WHAT YOU ARE ASKED TO DO
Convert these records into a JSON list of strings, with one string for each line and no entries for blank lines.

Absolute pixel coordinate records

------------

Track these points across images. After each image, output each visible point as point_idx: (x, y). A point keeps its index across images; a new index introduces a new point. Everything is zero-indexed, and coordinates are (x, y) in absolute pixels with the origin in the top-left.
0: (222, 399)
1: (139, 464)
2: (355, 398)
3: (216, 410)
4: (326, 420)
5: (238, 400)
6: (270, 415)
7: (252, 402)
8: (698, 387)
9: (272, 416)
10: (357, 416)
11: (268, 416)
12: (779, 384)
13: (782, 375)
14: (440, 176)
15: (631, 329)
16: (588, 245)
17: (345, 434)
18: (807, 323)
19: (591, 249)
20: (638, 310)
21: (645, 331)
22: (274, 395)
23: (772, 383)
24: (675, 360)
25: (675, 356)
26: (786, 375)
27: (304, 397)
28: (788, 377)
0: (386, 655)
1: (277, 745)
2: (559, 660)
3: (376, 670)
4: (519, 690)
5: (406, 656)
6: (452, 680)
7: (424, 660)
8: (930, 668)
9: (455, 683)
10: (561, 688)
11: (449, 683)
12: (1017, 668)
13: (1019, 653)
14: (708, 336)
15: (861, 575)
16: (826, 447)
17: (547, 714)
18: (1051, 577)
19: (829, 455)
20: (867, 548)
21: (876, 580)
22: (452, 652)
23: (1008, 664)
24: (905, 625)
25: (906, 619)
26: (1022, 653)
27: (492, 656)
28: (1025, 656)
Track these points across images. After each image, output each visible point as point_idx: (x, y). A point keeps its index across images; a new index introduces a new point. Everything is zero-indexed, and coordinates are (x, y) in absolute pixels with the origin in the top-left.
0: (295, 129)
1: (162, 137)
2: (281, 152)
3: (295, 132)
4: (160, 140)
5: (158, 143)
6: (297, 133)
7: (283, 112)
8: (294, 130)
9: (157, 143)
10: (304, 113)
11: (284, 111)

------------

RESPONSE TO THIS TASK
[
  "Track these points across images. After each image, output each visible point as point_idx: (x, y). A point keeps its index across images; a new index introduces a new point. Everything is zero-indexed, and coordinates are (x, y) in absolute pixels with the origin in the top-left.",
  "0: (222, 399)",
  "1: (139, 464)",
  "2: (355, 398)",
  "3: (216, 410)",
  "4: (326, 420)",
  "5: (238, 400)",
  "6: (270, 415)",
  "7: (252, 402)",
  "8: (698, 387)",
  "9: (272, 416)",
  "10: (357, 416)",
  "11: (268, 416)",
  "12: (779, 384)",
  "13: (782, 375)",
  "14: (440, 176)",
  "15: (631, 329)",
  "16: (588, 245)",
  "17: (345, 434)",
  "18: (807, 323)",
  "19: (591, 249)",
  "20: (638, 310)",
  "21: (645, 331)",
  "22: (274, 395)",
  "23: (772, 383)",
  "24: (675, 360)",
  "25: (675, 356)",
  "26: (786, 375)",
  "27: (304, 397)",
  "28: (788, 377)",
  "0: (386, 655)",
  "1: (277, 745)",
  "2: (559, 660)",
  "3: (376, 670)",
  "4: (519, 690)",
  "5: (406, 656)",
  "6: (452, 680)",
  "7: (424, 660)",
  "8: (930, 668)",
  "9: (455, 683)",
  "10: (561, 688)",
  "11: (449, 683)",
  "12: (1017, 668)",
  "13: (1019, 653)",
  "14: (708, 336)",
  "15: (861, 575)",
  "16: (826, 447)",
  "17: (547, 714)",
  "18: (1051, 577)",
  "19: (829, 455)",
  "20: (867, 548)",
  "21: (876, 580)",
  "22: (452, 652)",
  "23: (1008, 664)",
  "24: (905, 625)",
  "25: (906, 619)",
  "26: (1022, 653)",
  "27: (492, 656)",
  "28: (1025, 656)",
  "Track these points across images. After each image, output each visible point as point_idx: (x, y). A point keeps its index across images; a new index introduces a new point. Everything is zero-indexed, and coordinates are (x, y) in absolute pixels with the origin in the top-left.",
  "0: (295, 129)",
  "1: (162, 137)",
  "2: (281, 152)",
  "3: (295, 132)",
  "4: (160, 140)",
  "5: (158, 143)",
  "6: (297, 133)",
  "7: (283, 112)",
  "8: (294, 130)",
  "9: (157, 143)",
  "10: (304, 113)",
  "11: (284, 111)"
]